Włoska prasa informuje, że Brytyjczyk tracił do Leclerca na Fiorano nawet 0,8 sekundy.
26.02.2507:52
Mateusz Szymkiewicz
791wyświetlenia
Embed from Getty Images

Dyrektor techniczny Ferrari - Loic Serra, deklaruje, że zespół nie obawia się potencjalnych problemów Lewisa Hamiltona w pierwszych wyścigach sezonu.

Brytyjczyk po dwunastu latach startów dla Mercedesa zdecydował się na zmianę barw, wkraczając w szeregi Scuderii. Zespół chcąc ułatwić kierowcy aklimatyzację zorganizował dla niego szereg sesji testowych przy wykorzystaniu starszych bolidów.

Hamilton ma już za sobą również pierwsze kilometry w modelu SF-25, sprawdzając go na torze Fiorano. Siedmiokrotny czempion dzielił wówczas obowiązki z partnerem Charlesem Leclerkiem i według gazety La Repubblica oraz hiszpańskiej publikacji Marca, Monakijczyk niemal ustanowił rekord okrążenia, popisując się wynikiem 0:56,060. Z kolei czasy Hamiltona miały odbiegać nawet o 0,8 sekundy.

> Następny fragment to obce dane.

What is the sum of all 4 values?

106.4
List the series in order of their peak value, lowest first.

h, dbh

Loic Serra, który w przeszłości współpracował z Brytyjczykiem w Mercedesie, a obecnie stoi na czele pionu technicznego Ferrari, przyznaje, że nie obawia się utrudnionej aklimatyzacji kierowcy. W ogóle się tego nie boję. Lewis jest wyjątkowym zawodnikiem i zawsze jest głodny nowych wyzwań. Mam przekonanie, że z Ferrari będzie tak samo szybki jak w swoich najlepszych latach, kiedy zdominował Formułę 1 - powiedział Francuz dla La Gazzetta dello Sport.

Hamilton odnosząc się do przesiadki za kierownicę bolidów Ferrari, przyznaje, że niemal wszystko było dla niego nowe. Rzadko kiedy jakikolwiek samochód pasuje ci od razu. Nie wydaje mi się jednak, by sytuacja wymagała ode mnie zmian w stylu jazdy. Przypuszczam, że prezentuję bardzo podobną technikę do Charlesa. Poza tym uważam, że już teraz czuję się komfortowo i coraz łatwiej adaptuję się do zmian - dodał siedmiokrotny czempion.